The guy who developed ToC fight made an AI that would have learned from thousands of player vs player fights, and play like a player would. What was the response:
- you cant know what the AI will do, it is crap
- you wont be able to watch a YouTube tutorial to know the fight, it is crap
- general *I cant be special in that fight so I dont like it* feeling
The guy who developed the game in which AI would make an ecosystem in which the players would have to understand things like seasons, and sustainability to not die next winter, they would complain that the game was unfairly simply denying them progression artificially. The problem is that they would go anywhere, destroy everything, loot everything, and then move to the next place, and do the same, you know, like humans often do.
Change on what the NPC does by giving more conditions to watch out is not "better AI", it is just "bigger AI". The NPC does not change its behavior, it just behave more often. That might seem "better AI", but it is like what happen with a "Space combat" game I play (adult game, sue me
And you might even not know that is the thing, because game studios, at least those not Bethesda, dont clash with players. Devs might, but studios dont. So when players say something is "unfair padding" or "impossible fight", or "money strategy", studios often dont argue that, instead they tell devs to dumb down the system.
That is what happened with that fight in WoW, long ago, which people said it was impossible. People have done that fight, but because "a lot" of people said it was impossible, they changed the fight and kinda admitted it was.
Companies which make money from game sales will never make better AI enemies. Or companions for that matter.
Some, if any, passion developers who do not live off game development might, but they also wont be that much interested in it, because then, the game itself wont be big enough to accommodate "smart AI".
It has to be a mod because 99% of players dont want what you want. Mods are a great way to give players who want something like that a way to incorporate it without changing the game for everyone else who doesnt share your opinion.
Is it perhaps possible to use the development kit they released in order to redesign enemy AI behavior?
It would require lower-level access than most mods require. I've actually never heard of a game mod that significantly changes gameplay by altering/replacing AI routines.
I have modded many games, and I can say CP77 is not one of the most mod friendly of them all. It is even worse than Fallout 4.
Conan Exiles is a game that is "arguably" worse than CP77 in terms of tech (not ingame, lol, Conan is medieval like fantasy), but in terms of the game itself.
However, Funcom gives us a complete devkit for mods that have examples for mods besides the actual Unreal Engine modified project so we can test and run the mods in a development environment without running it in the actual game, so we can simulate, pause, etc.
And they offer us detailed instructions on how to integrate systems.
https://www.conanexiles.com/mods/
It requires knowledge, of course, but you can change NPCs almost from the ground up, to do whatever you want if you know how to do it.
It is orders of magnitude ahead of what CDPR offers for modding in any of their games.

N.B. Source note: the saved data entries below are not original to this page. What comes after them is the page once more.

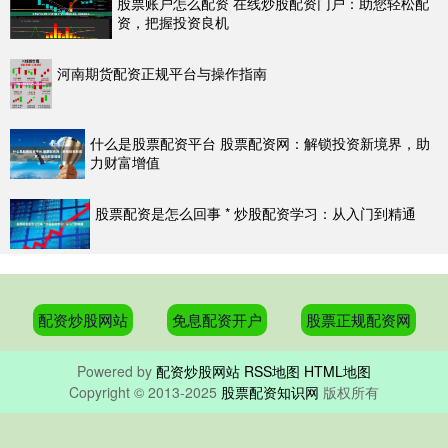
股票账户怎么配资 在线炒股配资门户：助您轻松配
资，把握投资良机
河南期货配资正规平台与操作指南
什么是股票配资平台 股票配资网：解锁投资新境界，助
力财富增值
股票配资是怎么回事 * 炒股配资学习：从入门到精通
配资炒股网站
免息配资开户
股票正规配资网
Powered by
配资炒股网站
RSS地图
HTML地图
Copyright
© 2013-2025
股票配资知识网
版权所有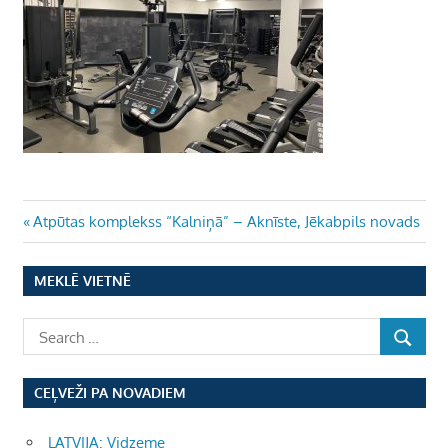
Ziņu
Previous
Atpūtas komplekss “Kalniņā” – Aknīste, Jēkabpils novads
Post:
izvēlne
MEKLĒ VIETNĒ
CEĻVEŽI PA NOVADIEM
LATVIJA: Vidzeme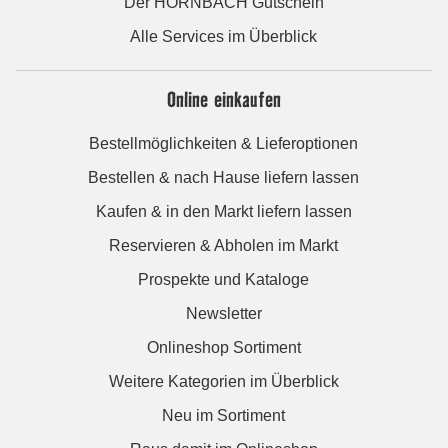
Der HORNBACH Gutschein
Alle Services im Überblick
Online einkaufen
Bestellmöglichkeiten & Lieferoptionen
Bestellen & nach Hause liefern lassen
Kaufen & in den Markt liefern lassen
Reservieren & Abholen im Markt
Prospekte und Kataloge
Newsletter
Onlineshop Sortiment
Weitere Kategorien im Überblick
Neu im Sortiment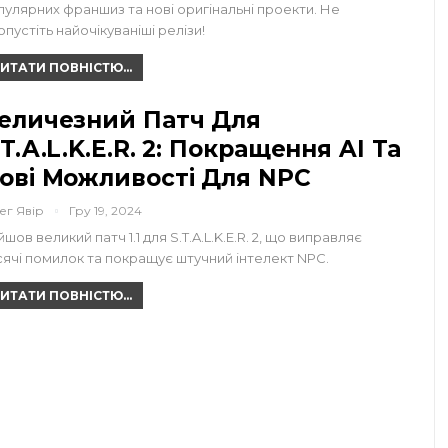
пулярних франшиз та нові оригінальні проекти. Не
опустіть найочікуваніші релізи!
ИТАТИ ПОВНІСТЮ...
еличезний Патч Для
.T.A.L.K.E.R. 2: Покращення AI Та
ові Можливості Для NPC
ег Явір
Гру 19, 2024
шов великий патч 1.1 для S.T.A.L.K.E.R. 2, що виправляє
сячі помилок та покращує штучний інтелект NPC.
ИТАТИ ПОВНІСТЮ...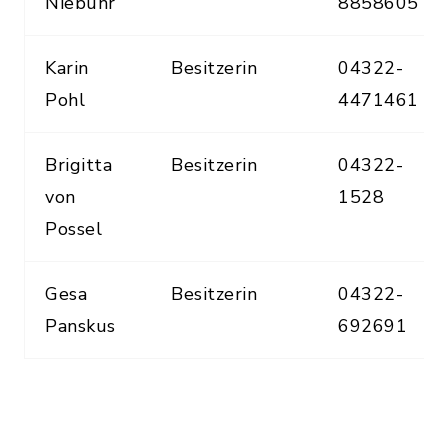
Niebuhr
8858605
Karin
Besitzerin
04322-
Pohl
4471461
Brigitta
Besitzerin
04322-
von
1528
Possel
Gesa
Besitzerin
04322-
Panskus
692691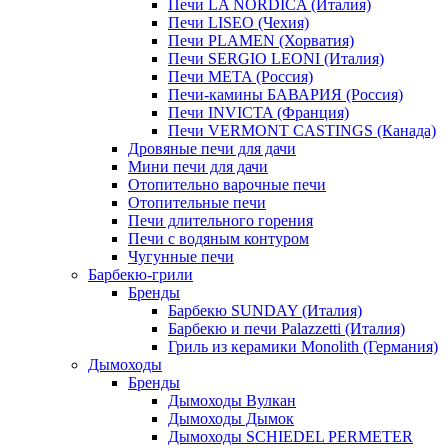
Печи LA NORDICA (Италия)
Печи LISEO (Чехия)
Печи PLAMEN (Хорватия)
Печи SERGIO LEONI (Италия)
Печи META (Россия)
Печи-камины БАВАРИЯ (Россия)
Печи INVICTA (Франция)
Печи VERMONT CASTINGS (Канада)
Дровяные печи для дачи
Мини печи для дачи
Отопительно варочные печи
Отопительные печи
Печи длительного горения
Печи с водяным контуром
Чугунные печи
Барбекю-грили
Бренды
Барбекю SUNDAY (Италия)
Барбекю и печи Palazzetti (Италия)
Гриль из керамики Monolith (Германия)
Дымоходы
Бренды
Дымоходы Вулкан
Дымоходы Дымок
Дымоходы SCHIEDEL PERMETER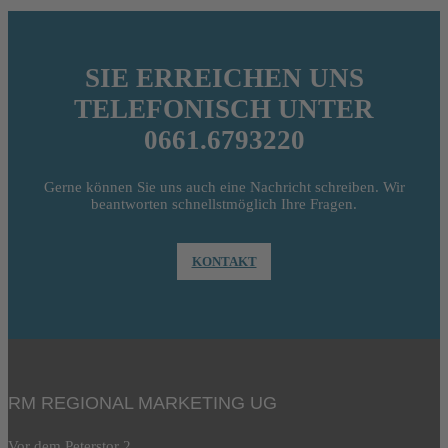
SIE ERREICHEN UNS
TELEFONISCH UNTER
0661.6793220
Gerne können Sie uns auch eine Nachricht schreiben. Wir
beantworten schnellstmöglich Ihre Fragen.
KONTAKT
RM REGIONAL MARKETING UG
Vor dem Peterstor 2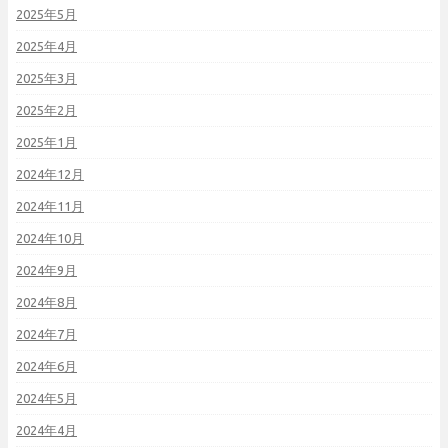
2025年5月
2025年4月
2025年3月
2025年2月
2025年1月
2024年12月
2024年11月
2024年10月
2024年9月
2024年8月
2024年7月
2024年6月
2024年5月
2024年4月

Or Bethesda, or Hello Games.
While you can in other games change a scripted version of code, that the game then chooses to run or not, and limiting its uses, the Conan Devkit allows you to completely change the game in mechanics and gameplay if you want.
Still to see a game that allows that kind of freedom for modders.
The game itself, however, could use some enhancements and fixes, but for us modders, there is no better game.
I was hoping it was, because ever since the Great Consolization of 2008, we've had nothing like the freedom that we used to have when the AAA PC studios happily released software to allow users to modify the game.
What's annoying is that games can be modded without any kind of "Construction Set", "ModKit", etc., so one would think that a game that has software for specifically modifying the game (or for "creation") would allow even further modification.